There are problems with these assumptions.  The first is that evolution never arrives, organisms are always in process -- there is clear-cut genetic evidence for this. Dead genes, called pseudogenes, litter most genomes, relics of gene duplication events in the distant past, or functions the organism no longer has (chickens still have genes that could produce teeth, if asked to at the right time and place in development, e.g.).   

And, whether you come down on the ENCODE end of the "junk DNA" debate and accept that 80% of non-coding DNA has function, or the Dan Graur side of the debate and accept that most DNA is in fact junk (that is, doesn't do anything relevant), there does seem to be at least some of the genome of most species that has no function, whether or not it once did.  The point is not to rehash the junk DNA debate, but instead to point out that whether it's 20% or 95% of our genome, we seem to be spending a significant amount of energy making DNA that has no function.  That's not optimal.

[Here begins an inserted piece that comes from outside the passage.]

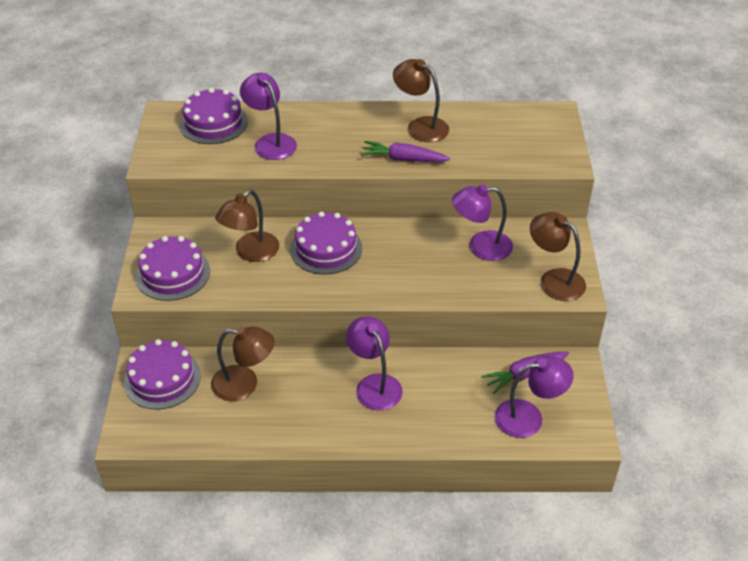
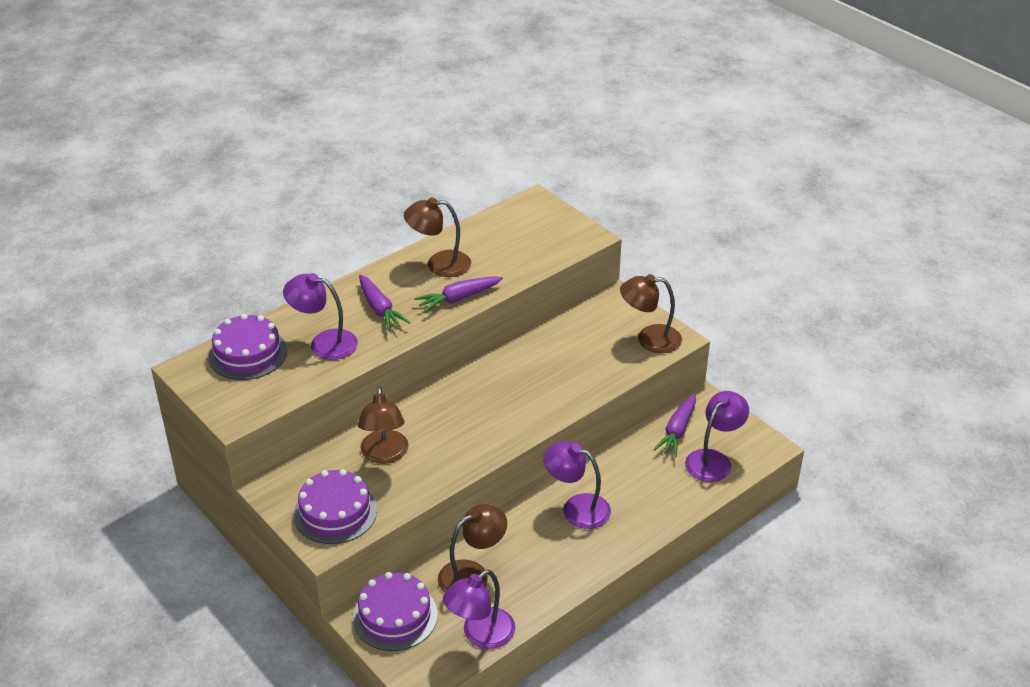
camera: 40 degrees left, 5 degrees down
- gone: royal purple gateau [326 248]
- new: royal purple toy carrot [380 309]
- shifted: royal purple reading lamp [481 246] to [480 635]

Further, we've got a lot of DNA repair enzymes floating around in our cells, and the reason is that the processes of chromosomal replication, DNA transcription and translation are not error-free.  When the wrong nucleic acid is incorporated in a new stretch of DNA or mRNA, the cell has ways to detect this, and then correct it.  Why should these error-prone mechanisms have been maintained by selection, if optimal energetics is its goal?

There are numerous examples of imprecision at the cellular level.  Gene transcription can be stochastic, somatic mutations occur and proliferate, during development superfluous cells and tissues are made, such as webbing between the digits, and then programmed to die before birth, and so on.  If energetic optimization were a rule that evolution was supposed to be following, evolution didn't get the message.

Similarly with cooperation -- if  cooperation were only competition or selfishness in disguise, it's hard to know what to make of the interaction between cellular organelles, genes, gene products, cells, tissues, organs, organisms.  Sexual animals can't even reproduce themselves alone.  We're dead without our microbiomes.  Ecosystems are built upon cooperation.

The slime mold Dictyostelium discodeum, collections of cooperating amoeba: The Mermaid's Tale

The selectionist problem
As we've been discussing recently, this relates to the selectionist assumption, that there must be a selective reason, that is, one based on raw competition, for everything organized about life.   If cooperation leads to proliferation of whatever is responsible for it, then that means something isn't proliferating and that implies competition -- or, rather, that is an instance of redefining cooperation as just another form of competition.

Since differential proliferation is a fact of life, and proliferation is necessary for a species or lineage to persist over time, one can take a cold mathematical view and say that it is perfectly legitimate to show that everything can be translated mathematically in to proliferation based on competition.  This is not really accurate, but is actually beside an important point here.

That point is that cooperative interactions at various levels from genomes to cells to organs to individuals in a species and species in ecosystems, are how life works on a daily basis. Even if one were to grant that this arose because of some version of competition, that doesn't help understand how or why the cooperative organization works today.  Yes, there may always be a Darwinian component of variation and behavior, but that won't help understand the 'emergent' nature of the cooperative interactions.

Cooperation in the sense we're talking about is so ubiquitous that it is at least as important a feature of life as the competition that occurs.  Indeed, natural selection, as Darwin clearly noted, is usually very very slow, almost undetectably so.  But cooperation is manifest all around us all the time.  It deserves more careful attention on its own terms.